* AIM OF THE EXERCISE
Your task is to return the listing below word for word, without any of its images.

[Opening RECORDS FOR THIS TASK section]

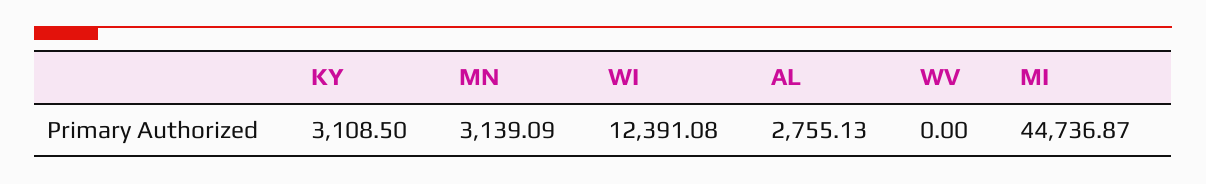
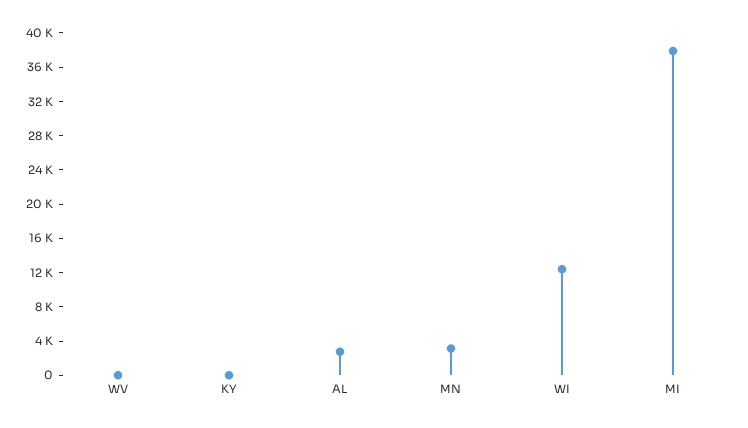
KY: 3108.5 -> 0
MI: 44736.87 -> 38000

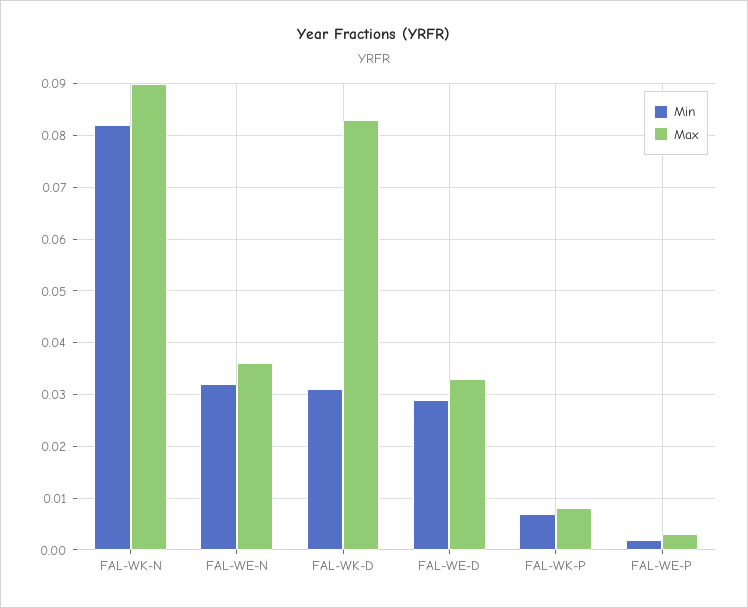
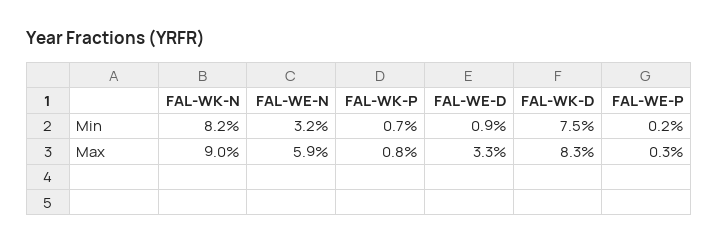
Max, FAL-WE-N: 0.035 -> 0.059
Min, FAL-WK-D: 0.03 -> 0.075
Min, FAL-WE-D: 0.03 -> 0.009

[Closing RECORDS FOR THIS TASK section]

* COMPLETED EXERCISE
KY: 3108.5 -> 0
MI: 44736.87 -> 38000

Max, FAL-WE-N: 0.035 -> 0.059
Min, FAL-WK-D: 0.03 -> 0.075
Min, FAL-WE-D: 0.03 -> 0.009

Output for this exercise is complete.